Single by Black Label Society featuring Ozzy Osbourne

from the album The Blessed Hellride
- Released: April 22, 2003
- Genre: Heavy metal
- Length: 3:15
- Label: Spitfire
- Songwriter: Zakk Wylde
- Producer: Zakk Wylde

= Stillborn (song) =

"Stillborn" is a song by American heavy metal band Black Label Society from the album The Blessed Hellride. It was also released as a single. Zakk Wylde's own vocal style also became quite similar to Ozzy Osbourne's for this record, while Osbourne was featured in the song on chorus singing with Wylde the lines, "The feelings I once felt are now Dead and gone. I've waited here for you for so very long."

"Stillborn" tells the story of a man whose girlfriend treats him so poorly and takes so much advantage of him that his love for her dies, leaving him feeling dead as well. Wylde insists that it is not autobiographical and that if any girl were to treat him like that, he would simply break up with her.

The music video was directed by Rob Zombie, featuring his signature style of blue lighting, zombies, and a regular female cameo, Rob Zombie's wife Sheri Moon Zombie. The idea came together while touring together on Ozzfest.
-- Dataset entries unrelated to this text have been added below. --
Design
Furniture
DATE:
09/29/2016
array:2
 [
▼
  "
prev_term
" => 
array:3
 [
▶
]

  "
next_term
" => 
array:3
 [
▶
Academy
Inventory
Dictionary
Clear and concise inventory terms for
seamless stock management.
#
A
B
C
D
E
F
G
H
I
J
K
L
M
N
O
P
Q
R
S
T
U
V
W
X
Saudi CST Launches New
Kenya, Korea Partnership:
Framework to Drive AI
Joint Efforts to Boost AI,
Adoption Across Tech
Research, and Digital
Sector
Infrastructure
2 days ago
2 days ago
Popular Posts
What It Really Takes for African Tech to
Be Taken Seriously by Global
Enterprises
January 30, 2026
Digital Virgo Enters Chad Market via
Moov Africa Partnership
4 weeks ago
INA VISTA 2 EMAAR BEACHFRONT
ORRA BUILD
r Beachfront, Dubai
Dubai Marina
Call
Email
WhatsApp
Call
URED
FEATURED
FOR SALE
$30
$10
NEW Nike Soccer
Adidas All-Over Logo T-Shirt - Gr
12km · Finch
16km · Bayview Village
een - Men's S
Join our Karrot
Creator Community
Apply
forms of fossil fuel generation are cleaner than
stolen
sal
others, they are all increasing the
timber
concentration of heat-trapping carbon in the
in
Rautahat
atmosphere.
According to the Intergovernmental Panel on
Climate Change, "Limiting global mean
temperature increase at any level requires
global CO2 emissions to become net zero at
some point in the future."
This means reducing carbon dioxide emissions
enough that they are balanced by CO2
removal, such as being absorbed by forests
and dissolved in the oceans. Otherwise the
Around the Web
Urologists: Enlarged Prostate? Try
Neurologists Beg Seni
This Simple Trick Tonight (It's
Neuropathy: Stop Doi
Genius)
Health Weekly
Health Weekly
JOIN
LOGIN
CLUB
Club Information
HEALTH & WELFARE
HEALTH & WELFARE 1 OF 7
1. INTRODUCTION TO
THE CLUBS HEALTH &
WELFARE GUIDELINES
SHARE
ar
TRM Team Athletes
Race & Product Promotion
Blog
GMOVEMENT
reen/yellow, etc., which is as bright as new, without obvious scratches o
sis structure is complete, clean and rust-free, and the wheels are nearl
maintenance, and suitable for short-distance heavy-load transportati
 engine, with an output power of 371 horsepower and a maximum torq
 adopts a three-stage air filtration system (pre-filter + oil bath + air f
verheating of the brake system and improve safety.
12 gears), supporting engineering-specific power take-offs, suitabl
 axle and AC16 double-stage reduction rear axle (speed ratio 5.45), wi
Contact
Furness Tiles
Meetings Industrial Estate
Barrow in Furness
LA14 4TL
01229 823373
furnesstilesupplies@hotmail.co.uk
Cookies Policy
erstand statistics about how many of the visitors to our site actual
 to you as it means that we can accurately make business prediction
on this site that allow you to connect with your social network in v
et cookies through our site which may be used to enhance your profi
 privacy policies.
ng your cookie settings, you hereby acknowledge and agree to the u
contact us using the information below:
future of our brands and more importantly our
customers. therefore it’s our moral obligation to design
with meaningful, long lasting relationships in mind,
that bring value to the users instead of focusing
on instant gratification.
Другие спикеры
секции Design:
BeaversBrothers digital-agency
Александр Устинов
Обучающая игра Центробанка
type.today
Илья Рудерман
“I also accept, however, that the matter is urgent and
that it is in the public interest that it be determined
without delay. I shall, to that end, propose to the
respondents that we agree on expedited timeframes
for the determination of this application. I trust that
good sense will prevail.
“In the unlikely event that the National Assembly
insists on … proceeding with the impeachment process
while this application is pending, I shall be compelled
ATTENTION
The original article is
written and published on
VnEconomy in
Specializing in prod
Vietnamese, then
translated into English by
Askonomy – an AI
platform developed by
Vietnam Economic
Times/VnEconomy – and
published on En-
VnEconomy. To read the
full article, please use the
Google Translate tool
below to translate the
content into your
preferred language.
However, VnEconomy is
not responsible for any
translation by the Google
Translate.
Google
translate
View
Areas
Wylde has performed an acoustic version of "Stillborn" that is not only longer but also features a much different sound, following an acoustic solo throughout much of song.

"Stillborn" appears in the 2008 video game Guitar Hero World Tour, with the singer as Zakk Wylde. It is the encore in the guitar career after defeating Wylde in a guitar duel.

==Certifications==

| Region | Certification | Certified units/sales |
| Canada (Music Canada) | Gold | 40,000^{‡} |
^{‡} Sales+streaming figures based on certification alone.